My many years of experience, along with your optical history, your desired activities and to some extent your pocket book will determine which model lens is right for you. The power determination is performed by my Certified Ophthalmic Technician using the most up to date equipment; viz. the IOL Master from Zeiss. This sophisticated device employs a technique called Optical Interferometry combining two or more light waves (in this case laser waves) in such a way that interference occurs between them. The amount of interference gives us the precise measurement we are looking for – the distance from your existing lens to the retina. This is the same distance at which the artificial lens must focus. Since the power of any lens is a reciprocal of its focal length, once we have that length we can just work "backwards," if you will, and derive the power needed.
Drops are used both ahead of and after cataract surgery to reduce both infection and inflammation as complications. The drops help keep our complication rate so low. A more complete list of possible complications can be seen in our cataract consent forms.

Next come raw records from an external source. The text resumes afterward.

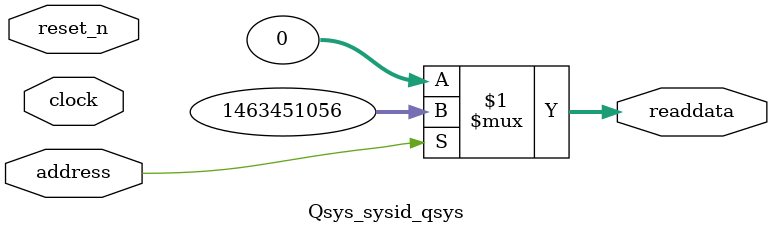
<source format=v>

`timescale 1ns / 1ps
// synthesis translate_on

// turn off superfluous verilog processor warnings 
// altera message_level Level1 
// altera message_off 10034 10035 10036 10037 10230 10240 10030 

module Qsys_sysid_qsys (
               // inputs:
                address,
                clock,
                reset_n,

               // outputs:
                readdata
             )
;

  output  [ 31: 0] readdata;
  input            address;
  input            clock;
  input            reset_n;

  wire    [ 31: 0] readdata;
  //control_slave, which is an e_avalon_slave
  assign readdata = address ? 1463451056 : 0;

endmodule




</source>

You will never need another cataract surgery. However, in the majority of cases, a small membrane will form in the eye months or even years later as cells deposit themselves between the IOL and the back wall of the lens capsule a condition known as posterior capsular opacity (PCO). This membrane is removed in the office using a simple 20-second laser procedure known as a YAGcapsulotomy.
Over 95% of patients can expect to return to normal activities within 24 hours of surgery. I will counsel you on this subject at your first post-operative appointment on the day following your surgery. While you will be asked to use eye drops after surgery they need no refrigeration so they travel well.